I was finishing up my lunch and talking to my coworker about what I’d heard on Power 106 this morning as I was driving to work. The replacement deejays were discussing the Southeast Asian death toll and the earthquake that had sparked the whole disaster. For some strange reason, they decried the fact that the U.S. had offered $35 million in aid. They said something along the lines of “how can they offer only $35 million to these victims when Kobe Bryant gets paid $14 million a year?”
Um, hello? What, $35 million is a drop in the bucket? Well, yes, in terms of what it will take to help get that region of the globe back in order. But in terms of government aid, that’s a lot. And the dolts at Power 106 aren’t the only ones – there’s a lot of griping from the United Nations also. Here’s the quote, via the LA times story:
The most widely publicized criticism came from the United Nations’ emergency relief coordinator, Jan Egeland, who said this week: “It is beyond me why we are so stingy. Actually, foreign assistance for many countries now is 0.1 or 0.2% of gross national income. That is stingy.”
But Dubya done me proud. He actually came prepared:
“Take, for example, in the year 2004, our government provided $2.4 billion in food, in cash, in humanitarian relief to cover the disasters for last year. That’s $2.4 billion,” he said. “That’s 40% of all the relief aid given in the world last year, was provided by the United States government.
In addition, he’s not the only one who believes that aid is generous. Check out this quote from Stephen Tomlin of the International Medical Corps, via Steve Lopez’s column this morning:
Tomlin bristled when I asked what he thought about the suggestion, made early this week by United Nations humanitarian aid chief Jan Egeland, that the U.S. government and other wealthy nations were being stingy with their contributions to the relief effort.
“It’s crap,” snapped Tomlin, a native of England. “This happened on a Sunday, and most people were still out on Monday. The whole process has to go through ambassadors, and then the whole disaster response mechanism kicks in. The generosity that comes out of America is awesome in this kind of situation.”

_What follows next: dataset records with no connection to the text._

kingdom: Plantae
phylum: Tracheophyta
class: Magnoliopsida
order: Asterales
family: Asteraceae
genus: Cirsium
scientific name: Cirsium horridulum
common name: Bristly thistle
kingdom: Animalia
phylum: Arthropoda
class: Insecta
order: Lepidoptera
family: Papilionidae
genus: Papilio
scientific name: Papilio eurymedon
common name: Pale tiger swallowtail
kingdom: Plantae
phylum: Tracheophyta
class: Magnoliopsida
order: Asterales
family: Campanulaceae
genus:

So. Here’s my suggestion. This is a huge disaster, of Biblical proporations, real Old Testament-type stuff. Everyone needs to get in on this, everyone needs to help, no one can afford to be “stingy.” Why don’t we do this – why don’t we solicit the NFL, the NBA, the MLB, every Fortune 500 corporation, the top-tier members of the Screen Actors Guild, plus former presidential candidates (ahem), to donate at least $1 million in aid to this disaster. Everyone knows every one of those athletes, actors, actresses and corporations can spare a million. If you put an amount of that magnitude together, it would boggle the mind and never be forgotten. Forgive me not for doing any research on this, but I cannot recall the last time we’ve had such an incredible, deadly and far-reaching natural disaster like this one. If there were ever a time to give, this would be it.